**EXERCISE GOAL**: Please copy each line of the listing below in which the word "knee" appears.

[[ ENTRIES SUPPLIED open ]]

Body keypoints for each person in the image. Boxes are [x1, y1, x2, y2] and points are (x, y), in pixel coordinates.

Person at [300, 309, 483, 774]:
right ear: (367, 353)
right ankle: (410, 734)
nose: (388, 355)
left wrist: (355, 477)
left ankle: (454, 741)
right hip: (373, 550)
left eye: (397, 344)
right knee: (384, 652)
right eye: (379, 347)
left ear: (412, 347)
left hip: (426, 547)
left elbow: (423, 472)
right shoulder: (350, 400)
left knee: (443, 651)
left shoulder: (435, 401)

[[ ENTRIES SUPPLIED closed ]]
[[ ENTRIES SUPPLIED open ]]

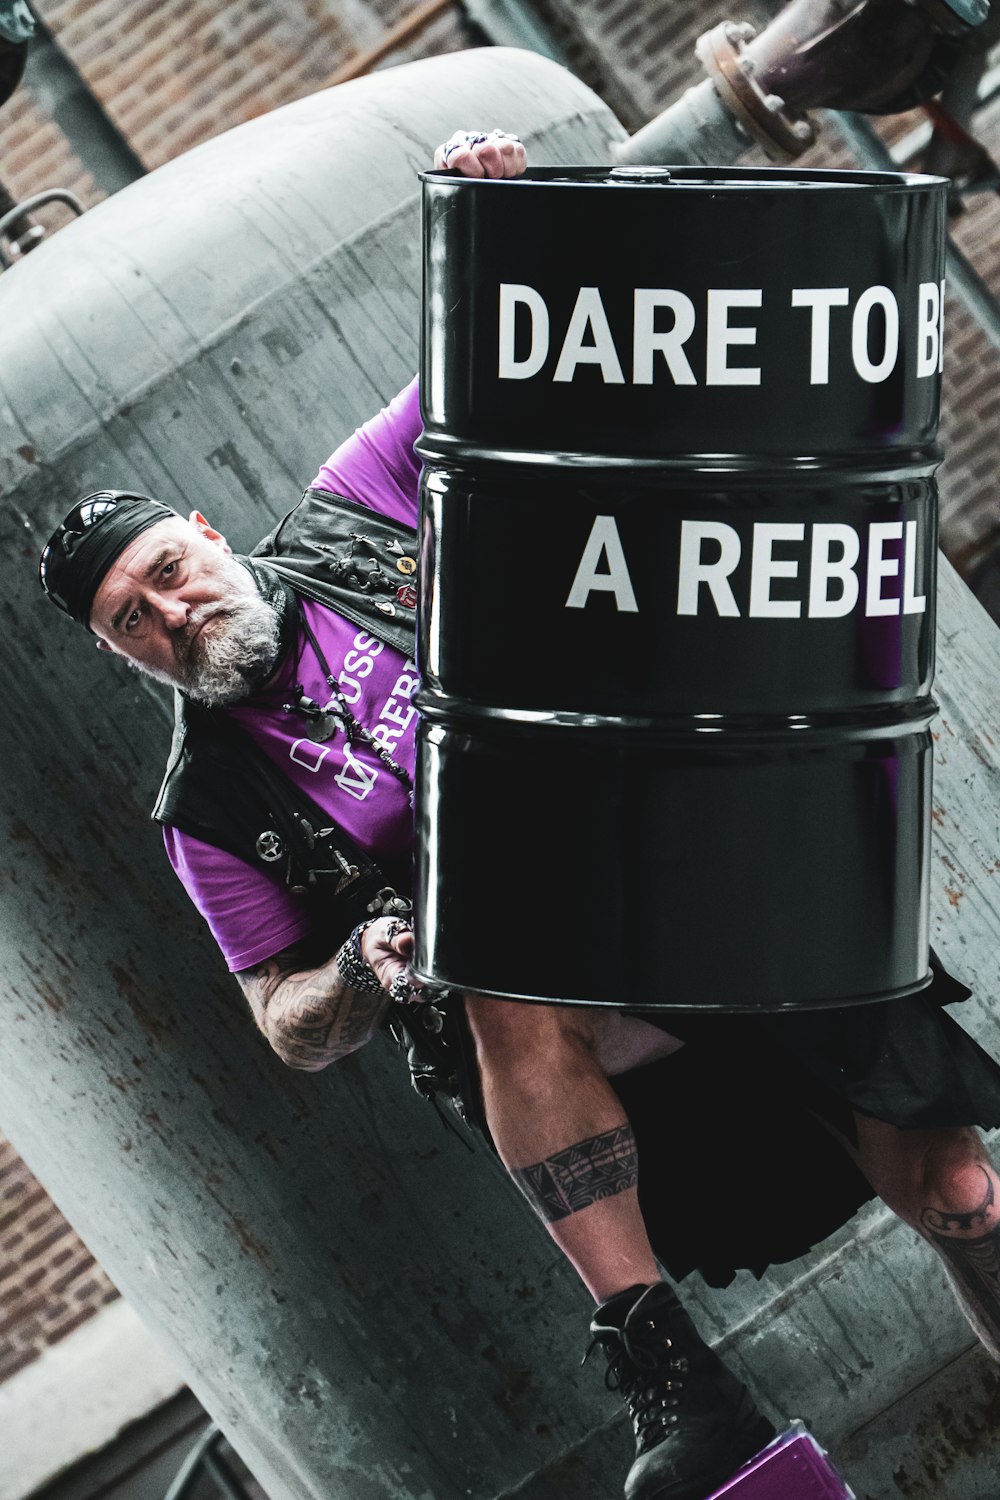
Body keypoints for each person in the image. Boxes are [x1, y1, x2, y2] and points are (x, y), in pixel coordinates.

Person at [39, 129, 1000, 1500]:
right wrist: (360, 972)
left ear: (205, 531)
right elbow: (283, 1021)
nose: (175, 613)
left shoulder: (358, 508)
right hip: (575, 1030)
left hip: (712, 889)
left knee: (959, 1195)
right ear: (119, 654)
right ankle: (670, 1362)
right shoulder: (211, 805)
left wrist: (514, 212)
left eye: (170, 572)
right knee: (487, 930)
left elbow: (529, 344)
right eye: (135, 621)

[[ ENTRIES SUPPLIED closed ]]

**FINAL ANSWER**:
right knee: (384, 652)
left knee: (443, 651)
left knee: (959, 1195)
right knee: (487, 930)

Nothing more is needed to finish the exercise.